Transcribe the records exactly from the line with "- цитирует главу региона его пресс-служба." to the end, both included.

### EXTRACTED ENTRIES
>>>
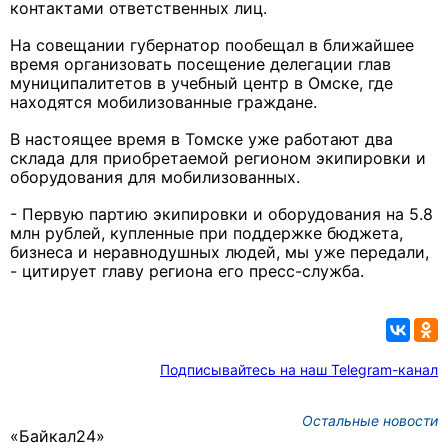
контактами ответственных лиц.
На совещании губернатор пообещал в ближайшее
время организовать посещение делегации глав
муниципалитетов в учебный центр в Омске, где
находятся мобилизованные граждане.
В настоящее время в Томске уже работают два
склада для приобретаемой регионом экипировки и
оборудования для мобилизованных.
- Первую партию экипировки и оборудования на 5.8
млн рублей, купленные при поддержке бюджета,
бизнеса и неравнодушных людей, мы уже передали,
- цитирует главу региона его пресс-служба.
Подписывайтесь на наш Telegram-канал
Остальные новости
«Байкал24»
<<<
### OUTPUT FOR THIS TASK
- цитирует главу региона его пресс-служба.
Подписывайтесь на наш Telegram-канал
Остальные новости
«Байкал24»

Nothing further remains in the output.